Drug used in other indications
The provided text focuses on a phase 1b trial investigating Nadunolimab and Pembrolizumab in patients with metastatic solid tumors who progressed on previous checkpoint inhibitor treatment. While the text mentions this specific trial and discusses other uses of Pembrolizumab, it does not mention any trials exploring Nadunolimab and Pembrolizumab for indications other than solid tumors.
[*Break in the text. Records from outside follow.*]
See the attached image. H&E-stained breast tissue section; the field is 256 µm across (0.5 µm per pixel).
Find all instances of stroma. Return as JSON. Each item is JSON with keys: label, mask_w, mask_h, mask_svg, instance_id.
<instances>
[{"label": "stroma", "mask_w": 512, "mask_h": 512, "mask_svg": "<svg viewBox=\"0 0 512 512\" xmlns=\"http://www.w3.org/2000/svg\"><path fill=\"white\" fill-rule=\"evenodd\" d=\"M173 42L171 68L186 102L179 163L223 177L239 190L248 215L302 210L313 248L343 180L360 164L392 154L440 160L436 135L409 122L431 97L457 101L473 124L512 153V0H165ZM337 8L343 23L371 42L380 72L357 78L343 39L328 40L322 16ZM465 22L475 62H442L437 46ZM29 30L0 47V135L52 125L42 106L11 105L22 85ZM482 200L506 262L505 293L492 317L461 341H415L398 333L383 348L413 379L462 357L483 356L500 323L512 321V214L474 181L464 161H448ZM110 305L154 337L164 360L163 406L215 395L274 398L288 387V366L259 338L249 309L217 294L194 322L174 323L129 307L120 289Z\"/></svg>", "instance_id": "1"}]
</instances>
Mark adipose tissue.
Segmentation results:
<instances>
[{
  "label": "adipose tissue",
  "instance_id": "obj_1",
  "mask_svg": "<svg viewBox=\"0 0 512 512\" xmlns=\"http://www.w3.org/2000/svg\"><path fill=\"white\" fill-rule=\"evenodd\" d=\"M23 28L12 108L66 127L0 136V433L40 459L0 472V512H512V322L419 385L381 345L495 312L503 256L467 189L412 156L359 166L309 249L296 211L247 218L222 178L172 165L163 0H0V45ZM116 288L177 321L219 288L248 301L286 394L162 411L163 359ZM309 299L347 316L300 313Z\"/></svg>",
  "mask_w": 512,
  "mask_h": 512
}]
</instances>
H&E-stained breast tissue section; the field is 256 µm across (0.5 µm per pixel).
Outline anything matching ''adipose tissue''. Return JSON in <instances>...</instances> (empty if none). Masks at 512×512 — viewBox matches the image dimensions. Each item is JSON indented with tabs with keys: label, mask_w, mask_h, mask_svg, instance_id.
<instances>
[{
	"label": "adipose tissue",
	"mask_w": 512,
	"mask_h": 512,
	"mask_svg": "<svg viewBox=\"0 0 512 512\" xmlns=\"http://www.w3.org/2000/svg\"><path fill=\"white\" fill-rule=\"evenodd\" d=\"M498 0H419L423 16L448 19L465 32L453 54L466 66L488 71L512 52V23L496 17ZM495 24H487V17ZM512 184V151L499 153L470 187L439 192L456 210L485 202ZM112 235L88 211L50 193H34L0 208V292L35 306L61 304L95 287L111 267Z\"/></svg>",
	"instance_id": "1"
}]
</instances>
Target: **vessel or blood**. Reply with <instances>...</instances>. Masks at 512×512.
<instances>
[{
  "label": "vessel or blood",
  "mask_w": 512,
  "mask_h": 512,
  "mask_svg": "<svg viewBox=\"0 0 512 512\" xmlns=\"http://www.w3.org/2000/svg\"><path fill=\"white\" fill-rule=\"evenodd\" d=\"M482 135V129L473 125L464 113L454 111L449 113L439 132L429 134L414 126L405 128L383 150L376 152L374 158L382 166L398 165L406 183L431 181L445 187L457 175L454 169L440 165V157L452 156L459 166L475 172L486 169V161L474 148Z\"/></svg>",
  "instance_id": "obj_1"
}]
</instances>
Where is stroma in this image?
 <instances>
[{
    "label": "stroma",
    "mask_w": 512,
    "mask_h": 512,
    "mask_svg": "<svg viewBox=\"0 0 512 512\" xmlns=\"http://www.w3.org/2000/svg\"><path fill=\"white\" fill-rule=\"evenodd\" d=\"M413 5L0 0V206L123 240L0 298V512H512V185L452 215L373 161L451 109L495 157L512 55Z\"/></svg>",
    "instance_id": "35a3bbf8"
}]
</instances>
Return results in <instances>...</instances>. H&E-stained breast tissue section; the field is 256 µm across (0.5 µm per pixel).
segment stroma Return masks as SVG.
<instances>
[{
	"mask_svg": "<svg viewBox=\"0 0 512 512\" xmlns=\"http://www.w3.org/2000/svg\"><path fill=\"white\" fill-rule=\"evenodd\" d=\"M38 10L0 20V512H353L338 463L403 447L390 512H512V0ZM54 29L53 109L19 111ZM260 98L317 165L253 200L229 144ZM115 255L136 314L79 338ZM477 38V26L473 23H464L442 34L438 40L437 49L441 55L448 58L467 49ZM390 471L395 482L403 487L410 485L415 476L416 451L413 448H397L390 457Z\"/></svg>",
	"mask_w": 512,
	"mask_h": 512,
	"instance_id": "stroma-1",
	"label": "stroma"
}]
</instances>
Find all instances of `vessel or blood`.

The information available pertains solely to the combined use of Nadunolimab and Pembrolizumab in solid tumors. Specifically, the trial involved 15 patients with stage IV head and neck squamous cell carcinoma, non-small cell lung cancer, or melanoma. Patients received Nadunolimab (5 mg/kg) and a standard dose of Pembrolizumab. The study's primary objective was to assess safety, while secondary objectives included anti-tumor response, pharmacokinetics, and changes in immune mediators.
Key findings of this trial include:
- Adverse Events: Grade 3 or higher adverse events were reported in 7 patients (47%), with one dose-limiting toxicity of febrile neutropenia. The most frequent grade 3 or higher adverse event was dysphagia (two patients).
- Tumor Response: 7 patients (47%) experienced reductions in target lesion size.
- Survival: Median progression-free survival was 3.4 months (95% CI 1.4-8.6). Median overall survival was 19.7 months (95% CI 4.3-28.7), with 67% 1-year survival.
- Biomarkers: Survival was significantly longer in patients with higher baseline tumor infiltration of CD163+ macrophages and natural killer cells and in patients with reduced on-treatment circulating IL-6 levels or neutrophil-to-lymphocyte ratio.
The text concludes that Nadunolimab with Pembrolizumab demonstrated an acceptable safety profile and prolonged disease control in some patients, supporting further development of this combination with checkpoint inhibitors in solid tumors. However, it provides no information about trials for other indications or different intervention models with these two drugs.